Record extracts =
*** Block opens ***

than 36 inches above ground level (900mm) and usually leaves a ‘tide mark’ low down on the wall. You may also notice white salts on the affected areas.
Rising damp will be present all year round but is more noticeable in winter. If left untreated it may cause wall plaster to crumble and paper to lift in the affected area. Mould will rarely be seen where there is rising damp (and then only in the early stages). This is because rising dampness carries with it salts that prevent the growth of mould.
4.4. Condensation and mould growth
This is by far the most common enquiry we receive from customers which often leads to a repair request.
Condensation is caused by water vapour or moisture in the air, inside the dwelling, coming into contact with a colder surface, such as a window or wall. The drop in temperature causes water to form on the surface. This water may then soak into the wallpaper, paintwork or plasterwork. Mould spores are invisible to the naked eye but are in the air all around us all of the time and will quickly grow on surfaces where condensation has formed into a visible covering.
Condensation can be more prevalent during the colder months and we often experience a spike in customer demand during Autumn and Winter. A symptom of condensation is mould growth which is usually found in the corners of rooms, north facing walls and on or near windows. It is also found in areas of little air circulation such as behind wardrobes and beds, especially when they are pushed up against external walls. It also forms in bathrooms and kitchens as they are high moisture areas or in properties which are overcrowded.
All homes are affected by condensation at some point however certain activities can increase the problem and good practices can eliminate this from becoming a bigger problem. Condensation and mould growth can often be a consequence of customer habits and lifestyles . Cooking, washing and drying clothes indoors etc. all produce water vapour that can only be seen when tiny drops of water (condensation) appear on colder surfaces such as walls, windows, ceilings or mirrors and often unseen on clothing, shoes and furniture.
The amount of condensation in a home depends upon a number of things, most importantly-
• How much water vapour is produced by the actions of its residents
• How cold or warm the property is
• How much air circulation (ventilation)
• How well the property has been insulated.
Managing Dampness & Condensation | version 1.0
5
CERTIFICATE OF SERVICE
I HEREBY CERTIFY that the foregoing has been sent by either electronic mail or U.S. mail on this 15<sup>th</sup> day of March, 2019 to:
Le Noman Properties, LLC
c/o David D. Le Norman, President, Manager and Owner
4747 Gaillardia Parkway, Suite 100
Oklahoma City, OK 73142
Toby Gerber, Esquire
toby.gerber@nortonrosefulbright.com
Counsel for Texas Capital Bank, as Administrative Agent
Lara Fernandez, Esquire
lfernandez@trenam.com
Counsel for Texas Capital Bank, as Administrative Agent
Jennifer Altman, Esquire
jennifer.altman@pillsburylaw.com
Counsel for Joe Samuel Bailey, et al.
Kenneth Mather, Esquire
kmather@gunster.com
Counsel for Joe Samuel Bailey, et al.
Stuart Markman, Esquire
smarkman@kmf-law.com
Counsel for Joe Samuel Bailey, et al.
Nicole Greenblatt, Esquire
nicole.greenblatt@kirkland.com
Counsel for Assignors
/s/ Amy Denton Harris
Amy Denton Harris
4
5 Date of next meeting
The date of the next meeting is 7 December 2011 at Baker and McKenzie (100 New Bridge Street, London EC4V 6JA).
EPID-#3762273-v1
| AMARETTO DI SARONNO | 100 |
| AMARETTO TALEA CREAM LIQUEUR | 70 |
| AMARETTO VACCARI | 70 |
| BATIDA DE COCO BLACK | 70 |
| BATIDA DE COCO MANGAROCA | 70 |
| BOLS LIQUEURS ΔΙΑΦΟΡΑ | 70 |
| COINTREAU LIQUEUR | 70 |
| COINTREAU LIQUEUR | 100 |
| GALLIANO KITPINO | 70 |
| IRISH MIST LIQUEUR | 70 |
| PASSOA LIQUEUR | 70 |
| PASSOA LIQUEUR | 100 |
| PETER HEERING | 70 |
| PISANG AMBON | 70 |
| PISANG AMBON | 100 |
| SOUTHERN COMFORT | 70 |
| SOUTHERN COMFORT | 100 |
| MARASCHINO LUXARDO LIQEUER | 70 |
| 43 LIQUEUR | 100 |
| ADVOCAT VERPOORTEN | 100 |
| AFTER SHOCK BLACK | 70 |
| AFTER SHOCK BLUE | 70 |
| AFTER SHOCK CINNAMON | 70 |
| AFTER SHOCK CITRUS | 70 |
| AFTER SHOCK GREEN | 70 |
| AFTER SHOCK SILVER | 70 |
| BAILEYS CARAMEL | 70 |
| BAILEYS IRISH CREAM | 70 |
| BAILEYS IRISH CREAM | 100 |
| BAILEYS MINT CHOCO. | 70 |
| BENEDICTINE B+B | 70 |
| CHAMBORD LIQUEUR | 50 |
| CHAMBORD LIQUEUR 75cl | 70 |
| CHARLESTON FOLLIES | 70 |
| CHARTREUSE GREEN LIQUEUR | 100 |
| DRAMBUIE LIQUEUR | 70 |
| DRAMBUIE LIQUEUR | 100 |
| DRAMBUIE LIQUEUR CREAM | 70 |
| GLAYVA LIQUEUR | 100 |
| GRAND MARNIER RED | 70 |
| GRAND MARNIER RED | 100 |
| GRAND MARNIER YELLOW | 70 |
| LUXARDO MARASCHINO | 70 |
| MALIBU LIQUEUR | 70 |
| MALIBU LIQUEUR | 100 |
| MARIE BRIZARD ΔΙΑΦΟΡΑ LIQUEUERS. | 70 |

*** Block closes ***

Print the lines above from the one with "EPID-#3762273-v1" through the one with "AMBON | 100 |", both included, exactly as written and nothing more.

Problem solution =
EPID-#3762273-v1
| AMARETTO DI SARONNO | 100 |
| AMARETTO TALEA CREAM LIQUEUR | 70 |
| AMARETTO VACCARI | 70 |
| BATIDA DE COCO BLACK | 70 |
| BATIDA DE COCO MANGAROCA | 70 |
| BOLS LIQUEURS ΔΙΑΦΟΡΑ | 70 |
| COINTREAU LIQUEUR | 70 |
| COINTREAU LIQUEUR | 100 |
| GALLIANO KITPINO | 70 |
| IRISH MIST LIQUEUR | 70 |
| PASSOA LIQUEUR | 70 |
| PASSOA LIQUEUR | 100 |
| PETER HEERING | 70 |
| PISANG AMBON | 70 |
| PISANG AMBON | 100 |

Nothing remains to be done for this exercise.